FBI launches another investigation on Uber for tracking Lyft Drivers

“We are assisting with the investigation,” an Uber spokesperson tells News. The organization declined to offer any additional comment.

One of Hell’s main systems involved Uber building fake rider accounts on Lyft, according to a report issued in News in April. It then used those accounts as a glass into its rival service, where it observed how many Lyft operators were available in some areas at certain times. Armed with that data, Uber would fill obvious gaps in Lyft’s coverage in real time. The software got its name because of the system it mirrored Uber’s “God view,” or, following, “Heaven view,” which workers used to track the company’s individual drivers and riders.

Another part of the plan was used to distinguish drivers who used both Lyft and Uber. Uber reportedly utilized that information to target these drivers with baits to tempt them away from Lyft. The organization reportedly discontinued the use of Hell in 2016.
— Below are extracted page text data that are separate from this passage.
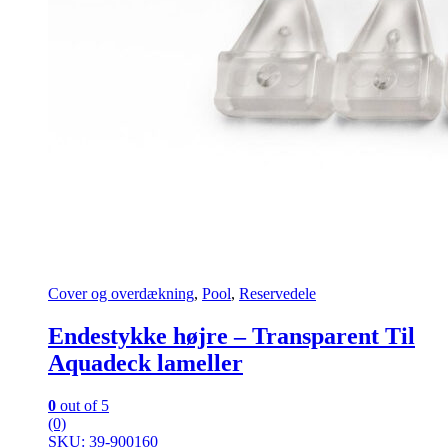
Cover og overdækning
,
Pool
,
Reservedele
Endestykke højre – Transparent Til
Aquadeck lameller
0
out of 5
(0)
SKU: 39-900160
Earlier this year, a previous Lyft driver filed a class action lawsuit against Uber above its use of the Hell. The suit claimed that Uber’s secretive tracking program infringed various privacy and communications acts, but it was eventually dismissed last month.

The research into Hell is not the only one Uber’s newly minted CEO has to worry about. In May it was announced that the US Justice Department opened an illegal probe into the organization for its use of “Greyball,” software that enabled it to evade local regulators in cities where the corporation wasn’t licensed to operate.